For all the annoying pre-hipster hipsterism, there was some genuine emotion happening in the movie. I know. I even noticed it being all drunk on whipped cream vodka and making fun of it on Twitter.

I’m not sure what happened. I HATED this movie the first time around. This time, I actually didn’t mind it. I hated the things I listed above, but the beauty of the movie itself kind of won me over. Am I mellowing with age? Was it the vodka? Am I broken now? Was I broken the first time I watched it?

ANYWAY. Sarcastic Movie Night! A success!

Also, the whipped cream vodka progressively got less offensive. I mean, it never got GOOD. But I think it burned off the first layer of my tastebuds so it got less horrible to taste as the night progressed.
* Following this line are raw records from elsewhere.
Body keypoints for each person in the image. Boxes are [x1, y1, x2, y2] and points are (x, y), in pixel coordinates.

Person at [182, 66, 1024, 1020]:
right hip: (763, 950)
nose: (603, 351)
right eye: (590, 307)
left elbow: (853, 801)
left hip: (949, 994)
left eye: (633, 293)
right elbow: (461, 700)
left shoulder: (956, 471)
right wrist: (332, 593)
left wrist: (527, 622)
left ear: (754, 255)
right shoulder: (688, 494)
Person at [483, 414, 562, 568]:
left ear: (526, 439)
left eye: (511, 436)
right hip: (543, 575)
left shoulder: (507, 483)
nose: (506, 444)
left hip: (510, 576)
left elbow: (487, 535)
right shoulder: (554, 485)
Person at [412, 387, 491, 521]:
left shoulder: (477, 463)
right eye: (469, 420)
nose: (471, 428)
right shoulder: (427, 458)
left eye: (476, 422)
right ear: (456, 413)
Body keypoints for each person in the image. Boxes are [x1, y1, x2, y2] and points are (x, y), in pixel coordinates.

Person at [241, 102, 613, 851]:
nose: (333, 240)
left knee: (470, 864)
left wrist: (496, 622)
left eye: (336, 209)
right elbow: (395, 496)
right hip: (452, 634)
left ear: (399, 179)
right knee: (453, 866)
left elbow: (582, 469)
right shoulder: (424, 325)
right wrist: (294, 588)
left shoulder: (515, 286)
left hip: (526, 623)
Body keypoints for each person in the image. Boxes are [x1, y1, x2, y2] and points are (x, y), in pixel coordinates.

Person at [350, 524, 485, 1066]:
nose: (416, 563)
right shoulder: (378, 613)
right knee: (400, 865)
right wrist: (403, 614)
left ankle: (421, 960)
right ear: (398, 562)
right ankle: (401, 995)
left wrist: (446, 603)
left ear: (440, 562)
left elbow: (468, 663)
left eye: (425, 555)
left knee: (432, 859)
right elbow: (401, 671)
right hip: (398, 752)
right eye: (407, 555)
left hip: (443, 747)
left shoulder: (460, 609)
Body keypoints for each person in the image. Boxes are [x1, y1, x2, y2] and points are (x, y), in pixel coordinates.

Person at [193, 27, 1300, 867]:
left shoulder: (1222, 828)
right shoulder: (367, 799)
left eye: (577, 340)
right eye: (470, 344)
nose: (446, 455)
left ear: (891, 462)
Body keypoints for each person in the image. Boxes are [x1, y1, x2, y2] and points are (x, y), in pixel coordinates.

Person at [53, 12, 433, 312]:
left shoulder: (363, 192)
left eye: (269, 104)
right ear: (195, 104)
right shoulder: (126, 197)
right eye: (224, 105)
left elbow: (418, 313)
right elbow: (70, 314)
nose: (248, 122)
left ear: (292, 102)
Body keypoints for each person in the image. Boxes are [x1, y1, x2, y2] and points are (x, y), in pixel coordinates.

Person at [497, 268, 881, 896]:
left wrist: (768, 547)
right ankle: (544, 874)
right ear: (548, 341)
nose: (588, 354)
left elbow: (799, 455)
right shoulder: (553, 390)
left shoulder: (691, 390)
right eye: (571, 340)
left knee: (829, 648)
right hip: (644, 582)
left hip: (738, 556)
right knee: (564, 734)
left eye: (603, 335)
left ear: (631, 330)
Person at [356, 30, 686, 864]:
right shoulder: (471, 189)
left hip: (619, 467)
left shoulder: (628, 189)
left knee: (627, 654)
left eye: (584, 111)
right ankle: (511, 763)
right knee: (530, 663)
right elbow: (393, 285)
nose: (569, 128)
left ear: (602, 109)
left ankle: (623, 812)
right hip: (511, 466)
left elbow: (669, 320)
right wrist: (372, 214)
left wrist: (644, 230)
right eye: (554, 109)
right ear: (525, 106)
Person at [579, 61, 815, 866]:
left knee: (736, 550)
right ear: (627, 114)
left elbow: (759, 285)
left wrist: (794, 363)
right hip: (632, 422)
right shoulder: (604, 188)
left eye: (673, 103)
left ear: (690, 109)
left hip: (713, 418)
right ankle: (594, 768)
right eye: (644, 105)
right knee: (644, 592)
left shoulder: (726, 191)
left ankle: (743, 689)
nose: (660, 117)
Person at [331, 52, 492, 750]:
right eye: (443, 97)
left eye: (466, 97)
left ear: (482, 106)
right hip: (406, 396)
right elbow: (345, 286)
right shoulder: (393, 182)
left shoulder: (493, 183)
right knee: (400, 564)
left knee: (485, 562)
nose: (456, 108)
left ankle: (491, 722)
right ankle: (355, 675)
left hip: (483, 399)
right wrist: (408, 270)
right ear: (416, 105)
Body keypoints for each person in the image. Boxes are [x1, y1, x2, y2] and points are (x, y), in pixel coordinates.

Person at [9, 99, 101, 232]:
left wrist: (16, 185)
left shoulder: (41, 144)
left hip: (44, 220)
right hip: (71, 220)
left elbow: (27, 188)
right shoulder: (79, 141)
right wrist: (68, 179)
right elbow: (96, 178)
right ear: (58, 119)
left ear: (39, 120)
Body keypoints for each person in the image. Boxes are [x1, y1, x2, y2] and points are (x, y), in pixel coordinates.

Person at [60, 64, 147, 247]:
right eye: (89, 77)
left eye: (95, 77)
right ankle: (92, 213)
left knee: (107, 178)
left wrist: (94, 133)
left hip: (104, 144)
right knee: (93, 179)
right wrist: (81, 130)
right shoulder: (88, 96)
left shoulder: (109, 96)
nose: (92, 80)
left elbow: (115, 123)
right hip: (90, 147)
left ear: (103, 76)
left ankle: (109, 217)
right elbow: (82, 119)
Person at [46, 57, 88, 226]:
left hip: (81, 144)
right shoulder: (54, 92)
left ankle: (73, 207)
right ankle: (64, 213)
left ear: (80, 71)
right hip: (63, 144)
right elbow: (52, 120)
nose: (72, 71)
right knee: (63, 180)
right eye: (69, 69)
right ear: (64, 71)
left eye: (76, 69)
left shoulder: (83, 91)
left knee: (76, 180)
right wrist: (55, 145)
I can’t say I went back for a second helping, though. (Oh, and by the way, who was the classy broad drinking it out of a commemorative theater coffee mug given to her by the cast of a show she’d worked on recently? That’d be ME. Yeah, I have no glasses appropriate for liquor-drinking. I thought it might eat through a plastic Tupperware tumbler. I KNOW, I AM THE CLASSIEST.)

This morning, @lahikmajoe wasn’t even mad he woke up to about 200 tweets (just another sign that he is my secret sibling) and I had the headache from hell for the first couple hours of being awake, THANK YOU WHIPPED CREAM VODKA. I’m sticking to magic wine from now on. Ugh.

We’ve chosen the next movie for Sarcastic Movie Night! Are you ready? I know you’ll want to join in, because it is sure to be MISS KITTY FANTASTICO. Ready?

Dun dun DUNNNN.

I haven’t seen this movie since 1996, and that was the first time (and only time) I saw it, and I was forced to watch it (along with the other two movies in the original trilogy) all in a row by the boy I was in love with at the time and I was SO TIRED and he kept saying “Come on, this is BRILLIANT” and I was all “I AM SO TIRED WHATEVER” and so I have this weird irrational hatred of all things Star Wars. But I have been assured I’m allowed to make fun of it if I want. Also, I suppose, if nothing else, I can drool over young Harrison Ford, right? RIGHT.

So this is how you watch a movie with Twitter and vodka and snarking. Aren’t you glad you know how? I know you are. You, too, can do this same thing with YOUR friends! Only, I’d avoid the whipped cream vodka. It seems like a good idea, until you’re actually drinking it. Trust me on this. I made that mistake so you don’t have to.